Syrer in Deutschland feiern den Sturz von Assad in Syrien (Archiv)

Seit Ende Januar hat kein Bundesland von der Bundespolizei ein Passersatzpapier erhalten, um ausreisepflichtige Syrer abschieben zu können

Gevita Tagesresidenz

Keine Passersatzpapiere für Abschiebungen

Seit Ende Januar hat kein Bundesland von der bundespolizei ein Passersatzpapier erhalten,um ausreisepflichtige Syrer abzuschieben. Dies berichtet die „Welt am Sonntag“ unter Berufung auf Sicherheitsbehörden.

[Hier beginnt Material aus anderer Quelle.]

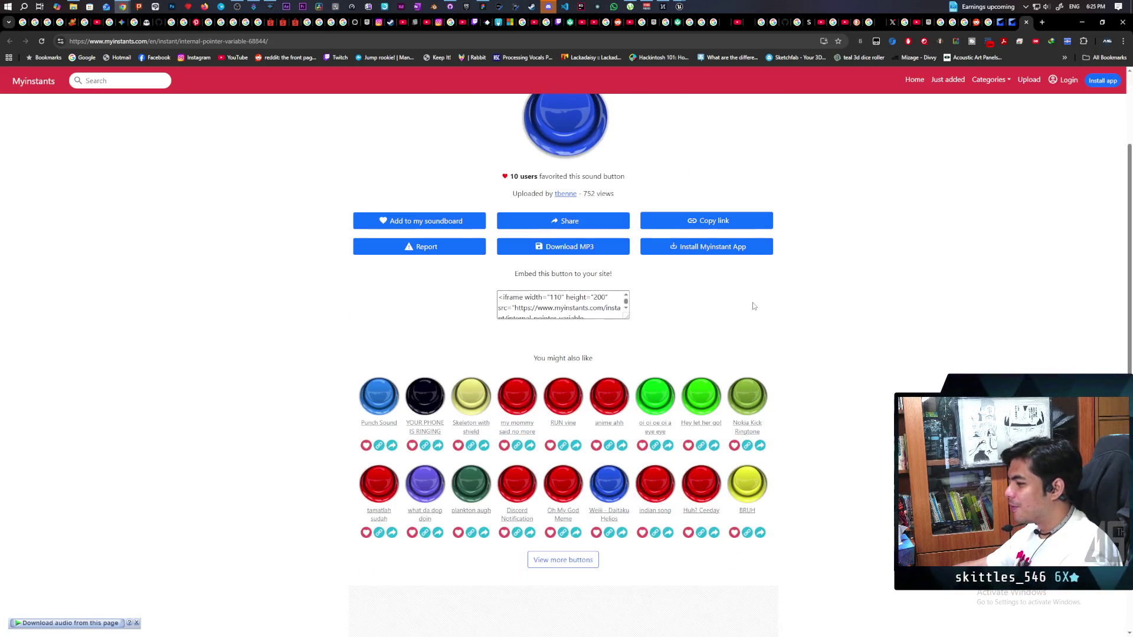
scroll(753, 305, down, 1)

Das Bundespolizeipräsidium in Potsdam wollte die Informationen weder bestätigen noch dementieren.

Ausreisepflichtige Syrer in Deutschland

Laut Bundespolizei sind rund 11.100 Syrer in Deutschland ausreisepflichtig (Stand Ende März). Seit 2011 wurde keiner der etwa eine Million syrischen Asylzuwanderer zurückgeführt. Unter Innenminister Alexander Dobrindt (CSU) fanden im Dezember 2025 und Januar 2026 die ersten vier Abschiebungen statt. Der Koalitionsvertrag von Union und SPD sieht Abschiebungen nach Syrien vor, beginnend mit Straftätern und Gefährdern.

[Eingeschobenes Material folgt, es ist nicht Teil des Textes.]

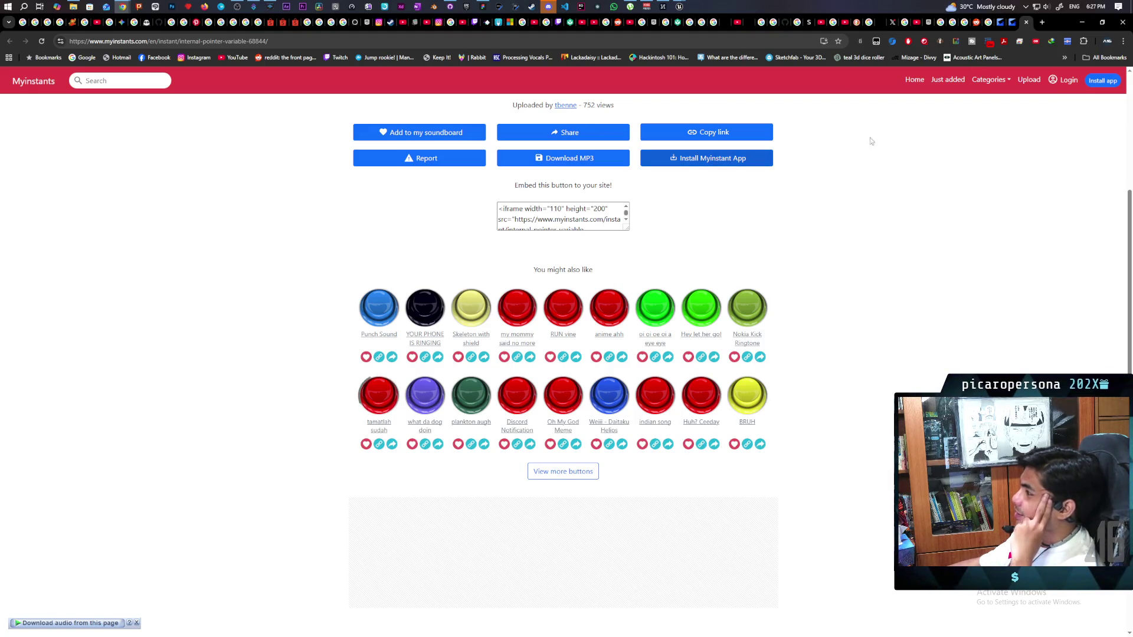
key(alt+Tab)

Rückführungsprozesse und Herausforderungen

Das bayerische Innenministerium erklärte, dass der Bund in der Anfangsphase die Organisation von Rückführungen nach Syrien übernimmt, einschließlich der Beschaffung von Passersatzpapieren. Roman Poseck (CDU), Innenminister Hessens, berichtete, dass von den 533 ausreisepflichtigen Syrern in Hessen derzeit niemand rückführbar sei, da syrien 2026 keine Passersatzdokumente ausgestellt habe. Poseck forderte die Bundesregierung auf,direkte Gespräche mit Syrien zu führen.

Asylanträge und Schleusungen

Bis Ende april stellten 3.850 Syrer Asylerstanträge in Deutschland. Ein Bericht des Gemeinsamen Analyze- und Strategiezentrums Illegale Migration dokumentiert anhaltende Schleusungen auf dem Luftweg seit 2025, insbesondere durch Direktflüge nach Rumänien und Griechenland.Die Lufthansa plant laut Bericht Direktflugverbindungen nach Deutschland.